The motion was developed by C/TFN's Land Use Team in order to address issues of natural and heritage resources found within the C/TFN Traditional Territory. The team compared the potential revenues from fracking projects to the damage they would cause to the environment. "The use of fracking doesn't make any sense," said Frank James, the Lands Manager.
"It's our responsibility to protect the environment and our Traditional Territory, which includes the headwaters of the Yukon river," said C/TFN's Khà Shâde Héni, Danny Cresswell. Cresswell further stated that, "the harm a fracking project would cause to the land and waterways would not be worth the revenues.

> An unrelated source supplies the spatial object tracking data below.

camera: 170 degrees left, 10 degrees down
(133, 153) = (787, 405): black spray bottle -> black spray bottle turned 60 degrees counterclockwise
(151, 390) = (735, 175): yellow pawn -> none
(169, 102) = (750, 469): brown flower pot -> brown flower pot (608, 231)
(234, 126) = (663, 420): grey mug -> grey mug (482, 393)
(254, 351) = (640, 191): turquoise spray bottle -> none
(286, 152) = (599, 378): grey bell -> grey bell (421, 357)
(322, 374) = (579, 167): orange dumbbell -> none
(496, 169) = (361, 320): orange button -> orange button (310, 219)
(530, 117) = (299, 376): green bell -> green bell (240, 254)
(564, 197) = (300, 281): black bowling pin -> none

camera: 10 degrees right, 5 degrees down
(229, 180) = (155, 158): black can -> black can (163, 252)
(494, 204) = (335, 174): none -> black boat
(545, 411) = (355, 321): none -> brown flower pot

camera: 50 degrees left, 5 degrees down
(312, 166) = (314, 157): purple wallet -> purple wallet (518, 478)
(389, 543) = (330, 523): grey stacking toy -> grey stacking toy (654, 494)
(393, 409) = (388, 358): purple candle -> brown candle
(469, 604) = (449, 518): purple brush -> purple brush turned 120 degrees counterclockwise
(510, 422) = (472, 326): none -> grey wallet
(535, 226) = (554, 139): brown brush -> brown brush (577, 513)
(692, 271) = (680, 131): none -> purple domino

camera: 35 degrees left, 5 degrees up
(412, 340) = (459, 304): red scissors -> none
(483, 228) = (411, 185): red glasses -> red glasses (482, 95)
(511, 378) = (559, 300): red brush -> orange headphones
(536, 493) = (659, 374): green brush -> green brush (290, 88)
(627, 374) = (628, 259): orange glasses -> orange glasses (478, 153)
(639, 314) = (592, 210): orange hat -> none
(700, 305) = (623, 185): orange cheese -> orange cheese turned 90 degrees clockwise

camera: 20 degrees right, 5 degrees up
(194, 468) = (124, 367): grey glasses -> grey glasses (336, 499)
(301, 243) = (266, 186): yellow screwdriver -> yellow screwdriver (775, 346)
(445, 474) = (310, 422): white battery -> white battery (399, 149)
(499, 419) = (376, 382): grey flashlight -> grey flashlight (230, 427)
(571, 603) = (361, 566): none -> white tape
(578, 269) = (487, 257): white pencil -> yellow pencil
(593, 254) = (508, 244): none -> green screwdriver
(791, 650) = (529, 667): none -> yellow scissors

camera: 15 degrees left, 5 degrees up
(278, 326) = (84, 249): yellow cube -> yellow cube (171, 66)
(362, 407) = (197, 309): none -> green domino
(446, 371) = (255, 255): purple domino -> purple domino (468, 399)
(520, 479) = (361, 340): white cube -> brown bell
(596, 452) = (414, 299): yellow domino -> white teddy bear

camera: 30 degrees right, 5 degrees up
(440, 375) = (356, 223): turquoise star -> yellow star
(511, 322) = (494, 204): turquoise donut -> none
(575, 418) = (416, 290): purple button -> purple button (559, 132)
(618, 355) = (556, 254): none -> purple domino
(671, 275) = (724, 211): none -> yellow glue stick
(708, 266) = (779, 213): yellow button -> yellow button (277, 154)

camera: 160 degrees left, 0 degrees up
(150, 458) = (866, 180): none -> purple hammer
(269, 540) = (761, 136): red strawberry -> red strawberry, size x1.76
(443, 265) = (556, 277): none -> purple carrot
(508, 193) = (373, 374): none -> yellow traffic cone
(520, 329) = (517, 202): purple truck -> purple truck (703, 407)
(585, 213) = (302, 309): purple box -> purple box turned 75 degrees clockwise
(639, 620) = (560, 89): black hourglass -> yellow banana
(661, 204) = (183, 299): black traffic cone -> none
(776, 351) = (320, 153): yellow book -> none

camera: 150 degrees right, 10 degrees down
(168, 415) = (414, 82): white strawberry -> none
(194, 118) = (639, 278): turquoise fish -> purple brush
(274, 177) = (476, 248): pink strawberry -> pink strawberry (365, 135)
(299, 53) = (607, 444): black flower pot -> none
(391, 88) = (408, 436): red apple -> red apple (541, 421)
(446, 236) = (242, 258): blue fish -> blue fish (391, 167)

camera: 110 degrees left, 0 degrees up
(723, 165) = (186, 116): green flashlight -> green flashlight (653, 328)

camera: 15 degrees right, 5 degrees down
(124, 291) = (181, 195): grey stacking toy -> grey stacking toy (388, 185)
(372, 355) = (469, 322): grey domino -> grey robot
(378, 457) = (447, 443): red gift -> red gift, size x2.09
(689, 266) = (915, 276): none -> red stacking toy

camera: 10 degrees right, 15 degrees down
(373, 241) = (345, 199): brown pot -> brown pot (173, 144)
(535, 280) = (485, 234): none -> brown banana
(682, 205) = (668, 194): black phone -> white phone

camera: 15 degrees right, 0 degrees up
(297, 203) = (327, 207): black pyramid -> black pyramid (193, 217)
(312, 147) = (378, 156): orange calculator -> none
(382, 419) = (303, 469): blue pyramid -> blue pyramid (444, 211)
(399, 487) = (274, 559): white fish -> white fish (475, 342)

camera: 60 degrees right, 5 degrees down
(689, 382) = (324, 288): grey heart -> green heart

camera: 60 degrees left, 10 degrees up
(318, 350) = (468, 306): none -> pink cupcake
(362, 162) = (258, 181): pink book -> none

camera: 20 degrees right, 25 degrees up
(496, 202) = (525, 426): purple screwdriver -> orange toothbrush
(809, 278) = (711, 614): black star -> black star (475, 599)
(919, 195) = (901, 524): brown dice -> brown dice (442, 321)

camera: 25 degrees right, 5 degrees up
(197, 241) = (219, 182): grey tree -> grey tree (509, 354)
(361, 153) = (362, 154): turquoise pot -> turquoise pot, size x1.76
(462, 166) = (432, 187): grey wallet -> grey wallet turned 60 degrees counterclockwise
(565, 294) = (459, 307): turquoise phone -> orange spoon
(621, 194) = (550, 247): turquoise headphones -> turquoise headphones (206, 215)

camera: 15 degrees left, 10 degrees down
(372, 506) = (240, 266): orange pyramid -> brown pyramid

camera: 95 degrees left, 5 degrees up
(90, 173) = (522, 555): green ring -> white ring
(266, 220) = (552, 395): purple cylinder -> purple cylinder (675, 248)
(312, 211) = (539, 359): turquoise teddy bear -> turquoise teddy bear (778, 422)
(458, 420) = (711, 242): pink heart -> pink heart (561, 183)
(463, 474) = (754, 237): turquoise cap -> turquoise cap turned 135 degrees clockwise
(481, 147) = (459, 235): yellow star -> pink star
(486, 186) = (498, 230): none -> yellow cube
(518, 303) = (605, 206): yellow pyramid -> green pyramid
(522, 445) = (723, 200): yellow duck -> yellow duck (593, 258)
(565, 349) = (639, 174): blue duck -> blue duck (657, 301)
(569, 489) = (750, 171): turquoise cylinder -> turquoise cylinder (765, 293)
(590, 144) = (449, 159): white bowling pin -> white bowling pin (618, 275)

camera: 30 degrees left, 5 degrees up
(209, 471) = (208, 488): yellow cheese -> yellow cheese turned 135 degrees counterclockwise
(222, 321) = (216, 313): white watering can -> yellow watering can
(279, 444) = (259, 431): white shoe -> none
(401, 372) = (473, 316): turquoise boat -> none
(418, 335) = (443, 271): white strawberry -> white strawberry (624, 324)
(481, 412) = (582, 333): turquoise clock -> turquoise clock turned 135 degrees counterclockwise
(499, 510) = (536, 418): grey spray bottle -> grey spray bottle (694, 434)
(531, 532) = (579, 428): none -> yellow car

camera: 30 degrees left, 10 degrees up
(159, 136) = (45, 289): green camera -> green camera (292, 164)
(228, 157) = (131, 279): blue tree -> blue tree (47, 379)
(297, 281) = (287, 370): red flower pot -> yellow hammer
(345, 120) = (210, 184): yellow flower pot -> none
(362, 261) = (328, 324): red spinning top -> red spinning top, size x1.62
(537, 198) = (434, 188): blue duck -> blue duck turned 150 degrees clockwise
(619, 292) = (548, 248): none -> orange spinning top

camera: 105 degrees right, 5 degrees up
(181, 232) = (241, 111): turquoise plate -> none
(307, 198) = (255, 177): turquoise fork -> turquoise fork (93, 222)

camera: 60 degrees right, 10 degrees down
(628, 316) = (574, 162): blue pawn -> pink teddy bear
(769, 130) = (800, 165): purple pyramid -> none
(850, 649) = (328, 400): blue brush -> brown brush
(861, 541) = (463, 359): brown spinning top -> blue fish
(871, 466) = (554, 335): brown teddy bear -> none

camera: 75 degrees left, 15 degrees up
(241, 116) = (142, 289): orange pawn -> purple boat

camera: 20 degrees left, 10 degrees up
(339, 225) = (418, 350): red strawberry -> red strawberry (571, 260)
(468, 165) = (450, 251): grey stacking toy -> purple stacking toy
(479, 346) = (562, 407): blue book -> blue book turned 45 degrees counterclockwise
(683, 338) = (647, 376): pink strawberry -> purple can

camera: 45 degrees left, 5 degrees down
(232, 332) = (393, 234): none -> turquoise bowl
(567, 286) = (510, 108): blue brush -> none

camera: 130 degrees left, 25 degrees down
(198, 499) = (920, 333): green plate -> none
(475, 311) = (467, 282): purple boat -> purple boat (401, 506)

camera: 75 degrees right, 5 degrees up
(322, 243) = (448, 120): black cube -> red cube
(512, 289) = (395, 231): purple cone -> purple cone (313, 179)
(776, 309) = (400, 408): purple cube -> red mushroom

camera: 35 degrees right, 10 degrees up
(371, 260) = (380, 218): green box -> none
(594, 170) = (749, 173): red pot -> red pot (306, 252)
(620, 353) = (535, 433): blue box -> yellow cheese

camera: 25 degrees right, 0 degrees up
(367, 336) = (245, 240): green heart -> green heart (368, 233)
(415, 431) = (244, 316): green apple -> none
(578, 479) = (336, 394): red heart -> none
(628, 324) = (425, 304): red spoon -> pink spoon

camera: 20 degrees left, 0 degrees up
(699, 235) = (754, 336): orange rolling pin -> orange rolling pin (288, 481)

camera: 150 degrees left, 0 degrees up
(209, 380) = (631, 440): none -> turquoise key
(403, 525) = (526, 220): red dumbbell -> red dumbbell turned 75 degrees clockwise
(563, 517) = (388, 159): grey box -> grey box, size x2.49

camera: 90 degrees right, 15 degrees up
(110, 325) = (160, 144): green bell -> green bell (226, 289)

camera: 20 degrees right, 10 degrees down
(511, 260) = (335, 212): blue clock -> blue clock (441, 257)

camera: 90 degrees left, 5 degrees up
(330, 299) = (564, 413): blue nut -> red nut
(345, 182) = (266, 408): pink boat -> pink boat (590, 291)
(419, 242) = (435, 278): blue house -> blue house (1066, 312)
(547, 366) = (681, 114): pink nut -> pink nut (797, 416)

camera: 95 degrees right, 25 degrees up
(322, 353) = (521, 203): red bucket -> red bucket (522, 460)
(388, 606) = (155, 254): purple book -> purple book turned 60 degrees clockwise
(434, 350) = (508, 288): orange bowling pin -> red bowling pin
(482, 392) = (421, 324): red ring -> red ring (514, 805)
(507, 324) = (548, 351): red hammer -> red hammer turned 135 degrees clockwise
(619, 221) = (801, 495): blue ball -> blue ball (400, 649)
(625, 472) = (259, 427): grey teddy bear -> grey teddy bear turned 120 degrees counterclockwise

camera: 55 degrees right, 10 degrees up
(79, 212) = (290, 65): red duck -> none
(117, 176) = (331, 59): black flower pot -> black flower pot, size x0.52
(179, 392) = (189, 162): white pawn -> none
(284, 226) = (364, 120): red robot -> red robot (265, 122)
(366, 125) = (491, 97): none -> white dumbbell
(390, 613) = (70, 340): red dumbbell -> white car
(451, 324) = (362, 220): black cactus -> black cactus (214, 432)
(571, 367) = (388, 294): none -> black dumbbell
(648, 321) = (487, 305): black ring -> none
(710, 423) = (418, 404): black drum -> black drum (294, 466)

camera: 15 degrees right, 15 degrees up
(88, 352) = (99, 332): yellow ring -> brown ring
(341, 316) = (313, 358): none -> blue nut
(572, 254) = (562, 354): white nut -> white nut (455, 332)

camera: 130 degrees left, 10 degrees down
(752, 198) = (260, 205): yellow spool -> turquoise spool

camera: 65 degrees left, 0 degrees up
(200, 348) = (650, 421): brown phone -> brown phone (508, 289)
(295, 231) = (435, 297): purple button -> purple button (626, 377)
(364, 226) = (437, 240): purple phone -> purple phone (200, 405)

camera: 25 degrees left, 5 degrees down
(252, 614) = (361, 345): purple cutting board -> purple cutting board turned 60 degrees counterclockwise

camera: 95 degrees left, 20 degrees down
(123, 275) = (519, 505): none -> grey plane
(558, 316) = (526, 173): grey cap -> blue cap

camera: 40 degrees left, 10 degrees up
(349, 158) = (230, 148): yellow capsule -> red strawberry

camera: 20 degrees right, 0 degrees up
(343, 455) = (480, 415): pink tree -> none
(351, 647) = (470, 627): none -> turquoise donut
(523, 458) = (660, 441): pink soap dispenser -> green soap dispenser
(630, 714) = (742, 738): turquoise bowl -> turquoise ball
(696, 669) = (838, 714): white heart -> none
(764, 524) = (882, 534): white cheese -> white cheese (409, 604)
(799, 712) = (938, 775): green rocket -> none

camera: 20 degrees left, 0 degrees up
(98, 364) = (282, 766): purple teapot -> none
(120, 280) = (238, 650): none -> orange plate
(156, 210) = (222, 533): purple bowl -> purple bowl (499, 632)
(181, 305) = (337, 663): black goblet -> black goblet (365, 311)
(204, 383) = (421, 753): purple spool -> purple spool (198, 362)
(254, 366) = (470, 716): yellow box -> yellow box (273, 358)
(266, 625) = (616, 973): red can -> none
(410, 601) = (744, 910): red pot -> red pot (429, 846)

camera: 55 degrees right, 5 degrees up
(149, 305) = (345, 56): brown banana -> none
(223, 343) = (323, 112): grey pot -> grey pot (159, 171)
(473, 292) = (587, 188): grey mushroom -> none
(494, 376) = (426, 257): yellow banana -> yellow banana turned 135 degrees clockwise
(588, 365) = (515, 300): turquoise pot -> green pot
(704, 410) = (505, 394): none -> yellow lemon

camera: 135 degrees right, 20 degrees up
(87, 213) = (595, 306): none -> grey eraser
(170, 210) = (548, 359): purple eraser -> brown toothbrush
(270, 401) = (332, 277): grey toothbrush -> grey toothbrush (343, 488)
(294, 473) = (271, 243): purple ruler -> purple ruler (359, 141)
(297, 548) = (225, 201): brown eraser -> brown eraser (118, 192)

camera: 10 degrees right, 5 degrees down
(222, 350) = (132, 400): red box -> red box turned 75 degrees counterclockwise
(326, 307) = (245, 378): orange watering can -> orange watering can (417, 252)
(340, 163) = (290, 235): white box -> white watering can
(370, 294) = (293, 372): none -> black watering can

Not to mention the damage it would cause to the natural landscape, which is something we would never be able to recover."
The Carcross/Tagish First Nation is a proud self-governing First Nation located in the southwest of Yukon. Their territory surrounds a portion of the South Klondike highway that runs from Skagway, Alaska to Whitehorse, Yukon. Its mandate is to protect the environment as well as promoting health, education and aboriginal rights of its citizens. The Carcross/Tagish First Nation will continue to preserve and protect its culture, traditions, and natural resources. By doing so, its government and economy will be strengthened for future generations.